* GIVEN EXERCISE A:
Please revise the listing from its first line up to and including the line with "color balance rgb: power", changing "second photo" to "second image" and leaving everything else unchanged.

* SELECTED TEXT:
● ● ● ● ●

Submitted by Ramsey Su via Acting Man blog,

I remember Ben Bernanke saying that lenders are overly stringent on underwriting, unnecessarily so. I assume Ms. Yellen is parroting the same message, and so are all those in the business, hoping for a return of no-qualification-needed financing.

Are current underwriting practices overly stringent? Yes and no. With the exception of the sub-prime era, underwriting has never been easier (read on before you start calling me names). At the same time, it has never been more difficult for many qualified borrowers to get a loan. This strange phenomenon is among the unintended consequences of ill-guided public policies.

Round peg/round hole, that is the best description current underwriting guidelines. It started with the conservatorship of Freddie Mac and Fannie Mae. Combined with VA and FHA, these agencies have taken over the mortgage finance business with a 90% market share. In the meantime, Bernanke has purchased $788 billion of securities backed by agency loans in 2013.  The Treasury/Fed monopoly has been born. This combination of the Treasury guaranteeing and the Fed buying at manipulated rates made it impossible for any private label mortgage backed securities to compete against the GSEs. The private sector is left with a sliver of the business, mainly in the jumbo and oddball products.

With the dominance of the agencies,  agency guidelines became the law of the land. These guidelines are even more restrictive with the introduction of the CFPB's QM (qualified mortgage) guidelines.

 

Once upon a time there was an occupation known as loan officers. They evaluated a borrower's credit history, ability to pay, collateral and other factors in order to make lending decisions. Today, the title of loan officer may still exist but they are nothing more than children playing with a toy, the one that inserts pegs of different shapes into holes of the same shape. The mortgage version of this toy has only round holes. Round pegs will fit into this hole with ease. Good luck if your pegs are not round. A round peg borrower is a W-2 household, or one with a few years of steady tax returns. A so-so credit score in the low 700s is more than adequate. Even a 580 score is enough to get you an FHA loan. Do you have any idea how irresponsible you have to be in order to have a credit score that low? Speaking of the FHA, borrowers now may become eligible for an FHA loan just one year after a short sale, foreclosure or bankruptcy as long as they can show they experienced financial hardship due to extenuating circumstances, such as unemployment. You have to read this HUD instruction to believe it. FHA also allows co-signers, including blending the family members' income credit to arrive at an acceptable ratio and to cover the down payment as a gift. How much easier can it get?

● ● ● ● ●

* DATA RECORDS:
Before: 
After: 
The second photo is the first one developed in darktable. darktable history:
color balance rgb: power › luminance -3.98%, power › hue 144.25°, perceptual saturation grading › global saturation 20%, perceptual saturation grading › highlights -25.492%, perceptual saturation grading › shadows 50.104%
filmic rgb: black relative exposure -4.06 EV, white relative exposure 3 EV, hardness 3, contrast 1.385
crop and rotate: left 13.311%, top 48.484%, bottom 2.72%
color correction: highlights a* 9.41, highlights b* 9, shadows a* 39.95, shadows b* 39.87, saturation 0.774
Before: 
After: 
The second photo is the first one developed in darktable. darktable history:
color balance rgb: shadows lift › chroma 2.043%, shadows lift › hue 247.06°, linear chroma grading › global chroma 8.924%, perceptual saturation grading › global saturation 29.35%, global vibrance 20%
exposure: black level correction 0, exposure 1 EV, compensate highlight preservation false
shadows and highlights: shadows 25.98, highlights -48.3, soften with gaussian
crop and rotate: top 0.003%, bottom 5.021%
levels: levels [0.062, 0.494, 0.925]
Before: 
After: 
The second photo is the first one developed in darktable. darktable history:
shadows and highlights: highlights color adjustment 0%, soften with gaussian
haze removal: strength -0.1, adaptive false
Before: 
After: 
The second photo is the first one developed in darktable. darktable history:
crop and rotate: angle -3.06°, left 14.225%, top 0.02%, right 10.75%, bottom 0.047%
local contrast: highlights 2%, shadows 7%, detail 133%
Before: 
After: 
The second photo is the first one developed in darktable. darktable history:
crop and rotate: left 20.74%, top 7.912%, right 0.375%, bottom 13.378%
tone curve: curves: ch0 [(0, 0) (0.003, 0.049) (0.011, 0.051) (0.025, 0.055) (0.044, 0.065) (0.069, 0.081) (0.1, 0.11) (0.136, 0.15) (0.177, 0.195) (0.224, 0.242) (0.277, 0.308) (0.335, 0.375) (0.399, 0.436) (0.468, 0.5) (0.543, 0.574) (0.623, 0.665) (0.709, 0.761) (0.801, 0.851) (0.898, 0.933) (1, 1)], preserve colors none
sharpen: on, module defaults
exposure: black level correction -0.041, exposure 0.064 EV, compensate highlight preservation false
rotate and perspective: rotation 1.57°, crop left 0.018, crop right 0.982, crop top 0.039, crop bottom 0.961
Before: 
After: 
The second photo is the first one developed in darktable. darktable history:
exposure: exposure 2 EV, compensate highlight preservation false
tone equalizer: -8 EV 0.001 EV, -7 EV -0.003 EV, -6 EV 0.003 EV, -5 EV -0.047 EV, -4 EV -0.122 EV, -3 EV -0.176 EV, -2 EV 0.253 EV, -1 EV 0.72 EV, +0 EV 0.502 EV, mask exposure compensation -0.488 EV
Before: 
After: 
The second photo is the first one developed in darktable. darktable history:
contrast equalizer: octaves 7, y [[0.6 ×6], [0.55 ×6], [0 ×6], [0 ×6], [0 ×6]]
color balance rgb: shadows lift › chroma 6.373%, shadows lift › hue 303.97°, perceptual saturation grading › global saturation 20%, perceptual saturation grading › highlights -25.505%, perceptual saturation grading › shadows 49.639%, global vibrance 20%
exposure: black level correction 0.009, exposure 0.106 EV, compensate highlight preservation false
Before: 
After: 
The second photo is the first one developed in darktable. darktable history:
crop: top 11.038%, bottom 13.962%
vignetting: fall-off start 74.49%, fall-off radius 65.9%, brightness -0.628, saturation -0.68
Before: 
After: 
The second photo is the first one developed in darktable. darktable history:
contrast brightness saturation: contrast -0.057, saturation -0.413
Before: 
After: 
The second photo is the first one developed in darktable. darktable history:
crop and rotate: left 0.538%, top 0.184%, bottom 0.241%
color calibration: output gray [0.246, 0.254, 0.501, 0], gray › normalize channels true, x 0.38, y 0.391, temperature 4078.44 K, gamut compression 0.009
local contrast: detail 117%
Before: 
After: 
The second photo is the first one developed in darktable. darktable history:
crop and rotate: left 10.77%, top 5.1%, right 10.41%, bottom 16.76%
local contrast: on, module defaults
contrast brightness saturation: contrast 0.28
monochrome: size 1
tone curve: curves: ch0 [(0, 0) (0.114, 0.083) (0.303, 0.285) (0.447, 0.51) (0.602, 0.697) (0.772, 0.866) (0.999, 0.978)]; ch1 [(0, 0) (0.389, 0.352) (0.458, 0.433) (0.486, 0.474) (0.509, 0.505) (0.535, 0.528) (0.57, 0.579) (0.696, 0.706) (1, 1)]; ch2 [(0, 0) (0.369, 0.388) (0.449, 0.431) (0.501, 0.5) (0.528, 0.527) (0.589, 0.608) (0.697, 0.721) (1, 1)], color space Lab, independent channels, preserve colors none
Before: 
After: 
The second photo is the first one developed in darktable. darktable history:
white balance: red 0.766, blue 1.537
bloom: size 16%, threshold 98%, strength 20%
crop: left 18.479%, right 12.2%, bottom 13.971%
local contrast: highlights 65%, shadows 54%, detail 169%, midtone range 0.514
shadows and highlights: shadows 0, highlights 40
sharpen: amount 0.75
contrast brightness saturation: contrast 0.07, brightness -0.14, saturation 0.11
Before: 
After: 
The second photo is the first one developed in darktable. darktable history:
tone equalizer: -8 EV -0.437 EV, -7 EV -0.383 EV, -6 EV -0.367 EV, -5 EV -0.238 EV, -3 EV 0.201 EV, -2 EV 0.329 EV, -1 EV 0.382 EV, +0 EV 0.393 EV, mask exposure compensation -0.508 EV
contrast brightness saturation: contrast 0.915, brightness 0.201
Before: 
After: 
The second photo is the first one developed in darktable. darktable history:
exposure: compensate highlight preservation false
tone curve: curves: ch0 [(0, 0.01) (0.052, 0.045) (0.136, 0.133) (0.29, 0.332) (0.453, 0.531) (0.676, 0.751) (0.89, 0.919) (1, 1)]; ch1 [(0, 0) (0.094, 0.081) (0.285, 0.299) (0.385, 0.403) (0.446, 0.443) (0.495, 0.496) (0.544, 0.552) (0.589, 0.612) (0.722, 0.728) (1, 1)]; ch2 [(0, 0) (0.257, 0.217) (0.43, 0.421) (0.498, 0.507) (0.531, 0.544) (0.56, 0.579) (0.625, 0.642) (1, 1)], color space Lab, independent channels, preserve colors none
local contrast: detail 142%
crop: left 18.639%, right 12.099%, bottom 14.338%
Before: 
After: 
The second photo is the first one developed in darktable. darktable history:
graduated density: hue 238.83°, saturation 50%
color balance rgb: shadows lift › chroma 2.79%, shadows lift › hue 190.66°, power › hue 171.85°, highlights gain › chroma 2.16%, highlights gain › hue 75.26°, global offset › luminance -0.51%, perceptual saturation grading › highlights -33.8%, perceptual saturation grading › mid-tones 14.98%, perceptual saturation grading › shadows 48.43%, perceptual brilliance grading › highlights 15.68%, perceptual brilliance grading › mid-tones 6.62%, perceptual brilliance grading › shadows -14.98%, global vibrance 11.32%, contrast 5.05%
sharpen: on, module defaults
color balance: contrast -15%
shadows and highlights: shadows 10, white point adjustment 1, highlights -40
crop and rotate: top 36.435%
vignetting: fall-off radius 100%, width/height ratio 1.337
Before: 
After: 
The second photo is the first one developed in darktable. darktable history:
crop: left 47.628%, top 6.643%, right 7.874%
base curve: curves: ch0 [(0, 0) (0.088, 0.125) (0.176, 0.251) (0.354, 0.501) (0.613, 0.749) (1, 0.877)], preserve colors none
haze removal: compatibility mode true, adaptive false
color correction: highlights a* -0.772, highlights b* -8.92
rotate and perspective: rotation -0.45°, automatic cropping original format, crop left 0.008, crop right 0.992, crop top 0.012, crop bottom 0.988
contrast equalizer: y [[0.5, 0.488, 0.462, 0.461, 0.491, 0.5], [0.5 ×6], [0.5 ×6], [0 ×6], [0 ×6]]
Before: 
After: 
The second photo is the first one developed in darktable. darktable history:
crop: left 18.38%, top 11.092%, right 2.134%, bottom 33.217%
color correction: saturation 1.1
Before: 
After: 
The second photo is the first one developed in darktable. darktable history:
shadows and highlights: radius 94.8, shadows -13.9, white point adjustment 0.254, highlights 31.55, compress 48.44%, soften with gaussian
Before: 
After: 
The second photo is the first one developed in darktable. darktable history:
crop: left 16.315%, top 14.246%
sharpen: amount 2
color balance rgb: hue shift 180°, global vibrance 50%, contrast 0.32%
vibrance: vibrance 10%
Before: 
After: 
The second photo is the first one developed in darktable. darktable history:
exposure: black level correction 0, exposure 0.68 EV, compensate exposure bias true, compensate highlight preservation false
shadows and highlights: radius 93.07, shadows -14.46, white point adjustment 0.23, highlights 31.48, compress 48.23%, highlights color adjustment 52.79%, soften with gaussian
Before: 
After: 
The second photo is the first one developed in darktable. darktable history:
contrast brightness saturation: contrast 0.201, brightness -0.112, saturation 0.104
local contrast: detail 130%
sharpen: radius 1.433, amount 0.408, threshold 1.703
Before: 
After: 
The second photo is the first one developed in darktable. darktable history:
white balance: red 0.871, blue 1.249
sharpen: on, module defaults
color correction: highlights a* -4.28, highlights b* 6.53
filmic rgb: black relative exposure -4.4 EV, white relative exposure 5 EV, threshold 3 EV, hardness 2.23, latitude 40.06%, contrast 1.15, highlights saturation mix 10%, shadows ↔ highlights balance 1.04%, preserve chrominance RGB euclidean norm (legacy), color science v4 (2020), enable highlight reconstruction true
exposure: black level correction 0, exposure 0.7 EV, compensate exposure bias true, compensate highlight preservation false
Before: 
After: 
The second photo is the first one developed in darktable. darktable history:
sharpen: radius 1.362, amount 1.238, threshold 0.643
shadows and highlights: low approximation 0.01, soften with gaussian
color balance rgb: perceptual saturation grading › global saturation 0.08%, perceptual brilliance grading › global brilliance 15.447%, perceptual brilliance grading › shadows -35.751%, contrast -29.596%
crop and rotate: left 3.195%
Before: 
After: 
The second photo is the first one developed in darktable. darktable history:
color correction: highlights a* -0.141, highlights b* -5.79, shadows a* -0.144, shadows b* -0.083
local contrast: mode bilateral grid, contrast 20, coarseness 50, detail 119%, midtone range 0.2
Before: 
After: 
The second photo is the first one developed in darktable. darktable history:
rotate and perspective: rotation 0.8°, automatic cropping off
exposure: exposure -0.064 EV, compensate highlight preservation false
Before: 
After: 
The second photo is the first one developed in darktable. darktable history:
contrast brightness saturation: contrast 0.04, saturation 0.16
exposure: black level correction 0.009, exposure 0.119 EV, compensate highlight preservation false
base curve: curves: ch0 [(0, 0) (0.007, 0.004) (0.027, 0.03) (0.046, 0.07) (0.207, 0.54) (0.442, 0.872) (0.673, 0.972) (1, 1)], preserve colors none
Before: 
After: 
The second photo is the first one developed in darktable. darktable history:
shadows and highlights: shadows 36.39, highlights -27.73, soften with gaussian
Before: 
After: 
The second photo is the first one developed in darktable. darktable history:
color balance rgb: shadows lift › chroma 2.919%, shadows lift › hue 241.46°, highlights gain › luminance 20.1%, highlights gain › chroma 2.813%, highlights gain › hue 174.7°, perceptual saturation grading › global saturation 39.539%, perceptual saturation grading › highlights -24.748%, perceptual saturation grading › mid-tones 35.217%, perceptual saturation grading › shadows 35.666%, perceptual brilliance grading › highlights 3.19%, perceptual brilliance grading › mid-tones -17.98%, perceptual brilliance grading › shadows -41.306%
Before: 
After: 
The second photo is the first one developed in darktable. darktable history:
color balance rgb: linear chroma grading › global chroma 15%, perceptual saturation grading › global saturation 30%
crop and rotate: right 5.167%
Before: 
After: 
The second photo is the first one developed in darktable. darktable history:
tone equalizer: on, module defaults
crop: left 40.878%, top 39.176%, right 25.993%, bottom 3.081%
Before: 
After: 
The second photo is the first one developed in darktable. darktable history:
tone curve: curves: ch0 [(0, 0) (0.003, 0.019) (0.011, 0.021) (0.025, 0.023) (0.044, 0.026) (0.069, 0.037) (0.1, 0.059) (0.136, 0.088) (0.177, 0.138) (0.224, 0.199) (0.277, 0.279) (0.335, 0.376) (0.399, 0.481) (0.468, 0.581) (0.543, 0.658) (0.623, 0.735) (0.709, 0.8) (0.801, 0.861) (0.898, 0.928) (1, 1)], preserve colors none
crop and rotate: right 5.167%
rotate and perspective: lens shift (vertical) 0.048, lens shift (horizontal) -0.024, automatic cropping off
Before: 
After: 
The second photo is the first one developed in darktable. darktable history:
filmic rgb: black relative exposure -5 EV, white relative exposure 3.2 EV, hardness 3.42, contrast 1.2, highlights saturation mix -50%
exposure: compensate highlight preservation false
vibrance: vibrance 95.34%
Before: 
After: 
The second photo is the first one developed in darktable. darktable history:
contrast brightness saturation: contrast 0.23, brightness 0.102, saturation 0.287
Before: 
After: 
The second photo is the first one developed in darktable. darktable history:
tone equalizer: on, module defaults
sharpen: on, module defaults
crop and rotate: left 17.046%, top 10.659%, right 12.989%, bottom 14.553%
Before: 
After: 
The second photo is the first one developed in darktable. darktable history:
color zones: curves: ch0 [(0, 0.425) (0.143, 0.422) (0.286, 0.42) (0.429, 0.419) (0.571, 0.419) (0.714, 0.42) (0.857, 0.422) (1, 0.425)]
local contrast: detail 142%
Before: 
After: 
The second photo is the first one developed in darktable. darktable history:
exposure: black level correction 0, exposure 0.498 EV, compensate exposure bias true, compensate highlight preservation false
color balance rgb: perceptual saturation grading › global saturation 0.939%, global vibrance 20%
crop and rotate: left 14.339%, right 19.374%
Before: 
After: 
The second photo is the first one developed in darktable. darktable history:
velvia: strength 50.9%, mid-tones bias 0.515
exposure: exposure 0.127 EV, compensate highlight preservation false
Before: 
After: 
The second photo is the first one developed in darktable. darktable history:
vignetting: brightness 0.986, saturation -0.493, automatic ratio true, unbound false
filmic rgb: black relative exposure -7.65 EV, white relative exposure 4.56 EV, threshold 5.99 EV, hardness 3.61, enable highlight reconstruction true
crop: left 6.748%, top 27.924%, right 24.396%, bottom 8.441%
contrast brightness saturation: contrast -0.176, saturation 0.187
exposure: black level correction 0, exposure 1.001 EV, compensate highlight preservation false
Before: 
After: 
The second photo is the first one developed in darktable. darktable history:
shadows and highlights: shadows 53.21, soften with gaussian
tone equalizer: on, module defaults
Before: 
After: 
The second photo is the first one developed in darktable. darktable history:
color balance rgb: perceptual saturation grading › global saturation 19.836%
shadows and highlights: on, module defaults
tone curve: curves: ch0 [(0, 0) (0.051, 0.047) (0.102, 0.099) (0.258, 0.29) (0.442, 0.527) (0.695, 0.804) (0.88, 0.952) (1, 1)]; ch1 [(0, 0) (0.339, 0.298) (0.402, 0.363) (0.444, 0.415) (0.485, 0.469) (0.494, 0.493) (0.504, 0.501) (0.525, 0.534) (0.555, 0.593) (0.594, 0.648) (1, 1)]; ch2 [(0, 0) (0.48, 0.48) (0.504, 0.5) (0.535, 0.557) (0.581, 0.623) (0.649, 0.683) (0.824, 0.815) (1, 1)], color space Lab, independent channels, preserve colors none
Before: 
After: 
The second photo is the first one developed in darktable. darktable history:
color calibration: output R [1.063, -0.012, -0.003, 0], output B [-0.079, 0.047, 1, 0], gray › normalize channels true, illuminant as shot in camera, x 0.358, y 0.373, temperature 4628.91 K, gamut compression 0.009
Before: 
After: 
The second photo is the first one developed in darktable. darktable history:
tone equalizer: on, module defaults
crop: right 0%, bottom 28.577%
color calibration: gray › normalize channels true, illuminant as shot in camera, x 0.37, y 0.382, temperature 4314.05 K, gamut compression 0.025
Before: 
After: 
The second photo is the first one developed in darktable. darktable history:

● ● ● ● ●

* GIVEN EXERCISE B:
In the passage on mortgage underwriting, what credit score is enough to get an FHA loan?

* CORRECT RESPONSE A:
Before: 
After: 
The second image is the first one developed in darktable. darktable history:
color balance rgb: power › luminance -3.98%, power › hue 144.25°, perceptual saturation grading › global saturation 20%, perceptual saturation grading › highlights -25.492%, perceptual saturation grading › shadows 50.104%

* CORRECT RESPONSE B:
A 580 score.